Remifentanil is an oddball
opiate, it's 70 times as potent as morphine, but
it has a half life of only one and a half minutes.
So, it's given by infusion rather
than by intermittent injections.
It's also not metabolized in the liver
as all other opiates are,
it's metabolized by ester hydrolysis in plasma.
And it's given, as I mentioned, only
by continuous intravenous infusion. And I'm unaware
of anybody other than anesthesiologists using this drug.

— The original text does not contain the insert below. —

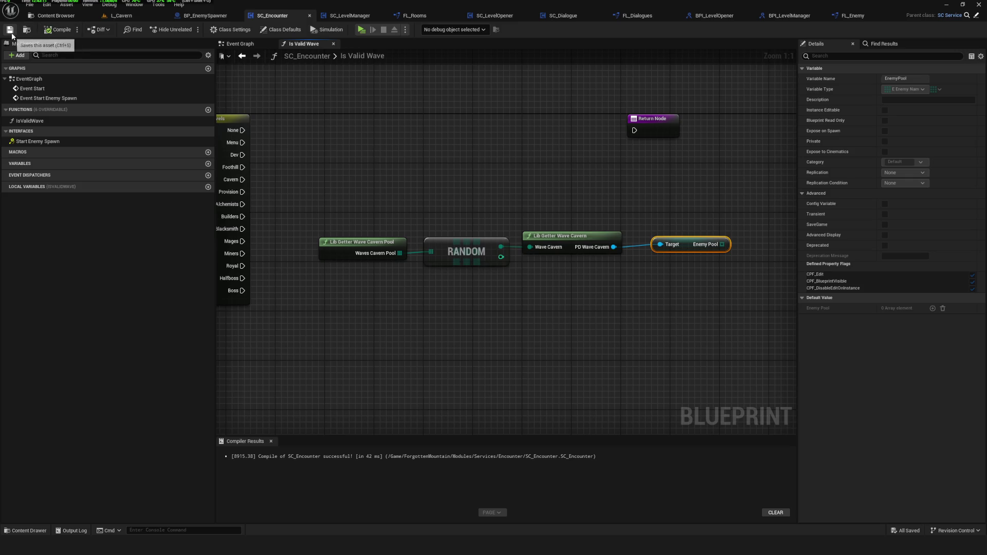
drag(616, 224, 584, 255)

So, the good news when it comes to opioids
is that, although the agonists
are very complex and difficult to manage
in some people, it's actually
incredibly easy to reverse these
drugs, using either Naloxone,
which is given intravenously, has a very rapid
effect, seconds before it reverses the effect
of the opioid. It's given primarily by emergency
physicians and anesthesiologists.
Emergency physicians tend to use
fairly high doses and this can cause
accelerated opium withdrawal in patients
who have been addicted to the drugs.
Anesthesiologists, being a more conservative
group, we tend to give very dilute Naloxone
and give it in small aliquots. And this technique
actually allows patients to resume respiratory
activity with relatively little effect upon return
of pain. So in patients, pain control
remains reasonably good and they breathe,
which is the goal of all of this. Naltrexone
is exactly the same as Naloxone
in its action, but it's longer acting
and it's used in the treatment of both opioid addiction
and alcoholism. And I honestly have no idea
how it works in alcoholism, because
there is no similarity between alcohol
and opiates, either chemically or in
terms of their actions on the brain.
The interesting things about Naloxone
and Naltrexone is that, if they're given
in the absence of opioids, they have virtually
no physiological effect. So they're quite
safe drugs to use and they can be used to help
people who are addicted to these drugs.